When: This program is integrated into your everyday life and all interactions
with your pet. It is not to be done during a “special training session” but instead is
a fundamental and long-term change in the way you interact with your pet. Every
time you interact with your pet, you should first ask the pet to do a command.
Who: All family members should abide by these new rules for pet interaction. All
dogs in the home can participate.
How: It is important that the human involved in these interactions remains calm,
controlled, and patient. These exercises are not about forcing a dog to respond; it
is a simple request and, if completed correctly, compliance is rewarded. Commands
should be given in a soft, calm voice—do not shout or repeat commands. Say the
pet’s name, then the command, then pause and give the pet a chance to respond.
Use commands that your pet knows: For some pets, you may use the sit command
frequently. For others, they will have a larger repertoire of commands to select from,
such as sit, down, shake, watch me, etc. Noncompliance is not rewarded; essentially
the dog is ignored for noncompliance. However, you can try giving another command
in a few minutes. Once the dog “learns” the new system, they are usually very
Giving attention to your pet: Attention-seeking behaviors such as pawing, barking,
meowing, jumping up, etc., should be ignored—no attention should be given.
This includes eye contact, touching, or speaking to the pet. Attention should not
be given on demand, but either for compliance with a command as described above
or when the pet is calm and quiet. If your pet is asking for attention by standing or
sitting quietly, ask the pet to comply with a command and then pet them. The goal
is not to ignore the pet, but rather ignore the attention-seeking behaviors. If this
is too difficult, try a signaled nonattention time. For a set period of time (perhaps
using a timer), you will not pay any attention to your pet’s demands for attention.

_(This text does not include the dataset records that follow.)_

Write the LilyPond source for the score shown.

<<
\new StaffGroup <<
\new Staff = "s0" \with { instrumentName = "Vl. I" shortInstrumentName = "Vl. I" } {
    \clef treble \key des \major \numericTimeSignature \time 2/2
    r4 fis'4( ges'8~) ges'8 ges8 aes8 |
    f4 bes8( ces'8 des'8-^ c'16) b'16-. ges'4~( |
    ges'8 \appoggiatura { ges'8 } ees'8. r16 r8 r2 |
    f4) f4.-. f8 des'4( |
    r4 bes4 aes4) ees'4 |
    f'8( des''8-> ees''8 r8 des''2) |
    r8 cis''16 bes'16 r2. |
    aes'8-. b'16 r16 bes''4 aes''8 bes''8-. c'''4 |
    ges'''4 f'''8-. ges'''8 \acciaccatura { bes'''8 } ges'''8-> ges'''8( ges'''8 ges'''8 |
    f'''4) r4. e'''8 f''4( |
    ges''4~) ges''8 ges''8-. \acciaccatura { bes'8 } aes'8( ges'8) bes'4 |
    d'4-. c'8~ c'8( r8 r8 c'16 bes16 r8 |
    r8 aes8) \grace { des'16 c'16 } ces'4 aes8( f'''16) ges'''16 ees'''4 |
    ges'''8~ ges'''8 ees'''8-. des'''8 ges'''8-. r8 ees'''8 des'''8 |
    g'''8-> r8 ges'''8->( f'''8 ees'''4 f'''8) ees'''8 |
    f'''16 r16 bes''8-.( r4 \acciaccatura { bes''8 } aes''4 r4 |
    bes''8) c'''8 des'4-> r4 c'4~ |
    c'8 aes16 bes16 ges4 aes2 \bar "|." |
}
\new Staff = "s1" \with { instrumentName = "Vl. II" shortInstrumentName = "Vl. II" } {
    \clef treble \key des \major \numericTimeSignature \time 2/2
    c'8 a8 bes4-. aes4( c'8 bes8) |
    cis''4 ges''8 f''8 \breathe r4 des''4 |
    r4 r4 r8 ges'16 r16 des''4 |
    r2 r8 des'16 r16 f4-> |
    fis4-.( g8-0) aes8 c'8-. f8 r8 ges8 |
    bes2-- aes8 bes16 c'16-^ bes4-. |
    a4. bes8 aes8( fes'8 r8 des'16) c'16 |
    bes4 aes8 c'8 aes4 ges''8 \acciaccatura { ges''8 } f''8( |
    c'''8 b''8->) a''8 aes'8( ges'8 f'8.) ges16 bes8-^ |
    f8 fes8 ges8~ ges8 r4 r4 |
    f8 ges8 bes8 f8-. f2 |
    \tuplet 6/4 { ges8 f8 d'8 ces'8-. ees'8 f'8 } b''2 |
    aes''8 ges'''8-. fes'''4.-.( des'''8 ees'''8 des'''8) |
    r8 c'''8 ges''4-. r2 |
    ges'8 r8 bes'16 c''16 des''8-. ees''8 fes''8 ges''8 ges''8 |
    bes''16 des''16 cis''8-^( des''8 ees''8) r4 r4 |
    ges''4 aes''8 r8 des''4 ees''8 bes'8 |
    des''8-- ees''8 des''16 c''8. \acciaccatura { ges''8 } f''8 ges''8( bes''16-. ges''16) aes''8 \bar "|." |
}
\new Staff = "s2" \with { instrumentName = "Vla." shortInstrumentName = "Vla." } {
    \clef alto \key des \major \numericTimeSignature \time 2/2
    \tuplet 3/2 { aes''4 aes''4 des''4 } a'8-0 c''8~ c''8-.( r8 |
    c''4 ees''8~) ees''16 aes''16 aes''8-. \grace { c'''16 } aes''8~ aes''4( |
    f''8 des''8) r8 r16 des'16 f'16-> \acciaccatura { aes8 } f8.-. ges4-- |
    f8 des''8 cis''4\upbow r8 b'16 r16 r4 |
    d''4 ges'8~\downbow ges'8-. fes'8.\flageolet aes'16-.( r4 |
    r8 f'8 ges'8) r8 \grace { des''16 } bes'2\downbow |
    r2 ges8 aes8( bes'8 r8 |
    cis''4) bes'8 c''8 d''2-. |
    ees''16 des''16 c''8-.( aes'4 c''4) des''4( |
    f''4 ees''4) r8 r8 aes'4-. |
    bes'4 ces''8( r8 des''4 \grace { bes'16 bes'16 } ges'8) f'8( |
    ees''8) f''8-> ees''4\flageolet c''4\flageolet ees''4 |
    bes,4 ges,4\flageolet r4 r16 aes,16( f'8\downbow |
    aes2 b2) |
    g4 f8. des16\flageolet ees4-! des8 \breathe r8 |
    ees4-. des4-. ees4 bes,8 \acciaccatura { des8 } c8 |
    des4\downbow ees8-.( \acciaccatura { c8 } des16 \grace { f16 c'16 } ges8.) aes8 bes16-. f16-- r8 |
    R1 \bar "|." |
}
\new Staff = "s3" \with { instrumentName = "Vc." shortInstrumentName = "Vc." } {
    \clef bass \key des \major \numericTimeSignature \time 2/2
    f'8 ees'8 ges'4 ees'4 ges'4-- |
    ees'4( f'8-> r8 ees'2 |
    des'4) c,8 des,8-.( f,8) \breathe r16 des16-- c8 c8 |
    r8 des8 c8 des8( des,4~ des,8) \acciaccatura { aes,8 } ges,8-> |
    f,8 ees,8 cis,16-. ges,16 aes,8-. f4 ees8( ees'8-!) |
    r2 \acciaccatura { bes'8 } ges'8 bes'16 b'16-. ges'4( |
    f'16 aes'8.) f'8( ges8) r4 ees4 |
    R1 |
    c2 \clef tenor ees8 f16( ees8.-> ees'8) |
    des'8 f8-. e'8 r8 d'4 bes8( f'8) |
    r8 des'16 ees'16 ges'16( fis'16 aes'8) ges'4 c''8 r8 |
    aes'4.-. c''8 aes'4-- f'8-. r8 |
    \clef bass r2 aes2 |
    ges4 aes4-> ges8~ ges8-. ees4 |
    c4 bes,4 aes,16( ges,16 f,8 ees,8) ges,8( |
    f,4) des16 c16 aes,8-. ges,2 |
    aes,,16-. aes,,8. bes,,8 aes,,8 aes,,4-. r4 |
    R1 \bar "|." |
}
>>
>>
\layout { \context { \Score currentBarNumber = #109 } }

To help the pet understand what is happening, you can also add a signal such as a
towel or blanket on your lap. When the time begins, place the towel on your lap and
ignore the pet. When the time limit has ended, remove the towel. For the rest of the
time try to ignore attention-seeking attempts and have your pet earn all things. As
your pet learns what the signal means, they often will go lay down when they see
the towel come out.
Structured interactive time: All pets need social interactions, play, exercise, and
grooming. Make sure to incorporate these into your regular routine on a predictable
basis. If the pet knows that play time, a walk, or petting are forthcoming, they often
can be relaxed and calm at other times.
What: As a general rule, your pet should be given a command before engaging
in all interactions. This includes giving any attention, food, access to new areas,
etc., to your pet. While many people are “trained” to give a command to their dog
before giving a treat or a meal, most people give away attention for free. Therefore,
you may need to focus on making sure you request a command prior to all social
interactions with your pet. Listed below are four possible responses from the pet
and the recommended human reaction to these responses. Also noted are common
errors in human response that you should avoid.
If your dog responds immediately to the command: Provide a reward; it may be attention, food, access to a different area, etc. Do not reward non-compliance.
If your dog does not respond to the command: Give no reward and terminate interaction; look away, walk away, etc. Do not repeat the command, do not manipulate the dog into compliance and do not punish.
If your dog anticipates the command and performs it before the request: Ask the dog to perform a different command, then reward it. Do not reward the action if you did not ask for it.
If your dog exhibits aggression during the command request or during delivery of the reward: Aggression always results in social isolation. Immediately turn away from the dog and exit the area, or put the dog in a time-out spot until it has calmed down. This social isolation is a form of punishment and gives the dog a chance to calm down. Do not interactively punish your dog: aggressive dogs are aroused, and interactive corrections may escalate the aggression. Trying to escort it to a time-out spot might be dangerous; if this is the case, just leave the dog alone where the incident occurred.